2003-11-17 Thread William Lester
Congratulations! Fola Odufuwa has got it exactly right, IMHO. As we look
for what was referred to in some previous posts as 'narrowband'
solutions, the evolution of the mobile phone from a simple audio
communication device to an internet gateway may prove to be the answer.
While we won't get the speed of high-end WiFi, we will get a
cost-effective solution to support low bandwidth applications, like
email, along with access to all the virtual knowledge centers on the
internet super-highway.

This is happening, not just in Africa, but all over the world - in
places where traditional wired infrastructure is too expensive or not in
place. We've seen this happen in Eastern Europe, where George Soros has
invested millions to help civil society by investing in wireless
technology, and we are seeing it happen today in the nation-building
efforts in Afghanistan and East Timor. Go to Cambodia and see how clever
people are bundling multiple inexpensive mobile phones into virtual GSM
internet gateways that can support email servers and web sites.

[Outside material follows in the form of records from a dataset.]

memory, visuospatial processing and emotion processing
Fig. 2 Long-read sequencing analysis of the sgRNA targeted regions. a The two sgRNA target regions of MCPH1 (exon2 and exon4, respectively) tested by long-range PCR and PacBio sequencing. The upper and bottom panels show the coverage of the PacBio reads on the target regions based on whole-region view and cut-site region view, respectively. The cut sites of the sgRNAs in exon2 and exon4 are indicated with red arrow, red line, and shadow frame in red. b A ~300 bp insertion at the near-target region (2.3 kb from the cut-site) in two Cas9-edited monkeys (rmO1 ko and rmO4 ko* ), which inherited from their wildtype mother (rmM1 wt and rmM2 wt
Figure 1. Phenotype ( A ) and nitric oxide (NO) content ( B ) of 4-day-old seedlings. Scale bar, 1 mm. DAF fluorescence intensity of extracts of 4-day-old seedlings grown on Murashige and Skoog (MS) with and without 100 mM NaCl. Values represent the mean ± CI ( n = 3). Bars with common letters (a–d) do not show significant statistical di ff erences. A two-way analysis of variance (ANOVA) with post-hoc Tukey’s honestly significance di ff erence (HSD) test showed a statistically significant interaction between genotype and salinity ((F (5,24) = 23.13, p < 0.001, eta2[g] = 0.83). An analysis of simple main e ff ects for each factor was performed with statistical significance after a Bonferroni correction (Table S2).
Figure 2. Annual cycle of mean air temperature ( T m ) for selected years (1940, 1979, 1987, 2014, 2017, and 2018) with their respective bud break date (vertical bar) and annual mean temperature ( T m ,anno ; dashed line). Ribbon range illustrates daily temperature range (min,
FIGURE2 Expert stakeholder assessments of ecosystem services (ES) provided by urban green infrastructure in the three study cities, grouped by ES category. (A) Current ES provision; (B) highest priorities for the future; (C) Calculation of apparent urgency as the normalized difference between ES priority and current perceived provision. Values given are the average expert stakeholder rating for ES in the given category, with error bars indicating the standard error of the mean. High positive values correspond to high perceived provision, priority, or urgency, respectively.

While there is no one solution for such a complicated issue, often one
workable solution will help us to move swiftly in the right direction.

Bill Lester

William A. Lester
CTO/Director of Technology
NinthBridge
a program of EngenderHealth
440 Ninth Avenue
New York, NY 10001
(Office) 212.561.8002   (eFax) 212.202.5167
(e-Mail) [EMAIL PROTECTED] 
(URL) www.ninthbridge.org 
The Means to The Mission


Fola Odufuwa [EMAIL PROTECTED] wrote:

 The only constraint to this happening now is two-fold. First is the
 limitation of GSM technology. GSM support for broadband Internet
 technologies, a key requirement to productive Internet access, is
 evolving at the moment. There is no clear-cut, globally acceptable
 single means of assessing the Internet via a mobile device on a GSM
 network. Whether it is WAP, GPRS, EDGE, or ETC (!), GSM support for the
 Internet is extremely weak. This is why bypass technologies such as
 Wi-Fi, and Wi-Max are in strong demand.

 The second reason is the poor usability of mobile phones as Internet
 access devices. But this problem would be solved and the Internet will
 soon merge with, and converge into, mobile devices. When that happens,
 the digital revolution in Africa would be even more explosive. Think of
 it again. The day you can conveniently use your regular mobile phone
 (and I'm not talking of expensive esoteric models as the Communicator)
 to send emails to your loved ones in the village and browse for current
 prices of cement (for instance), that day your need for the services of
 a place to browse would diminish! The place to browse would be right in
 your hands! And that day is not too far-fetched.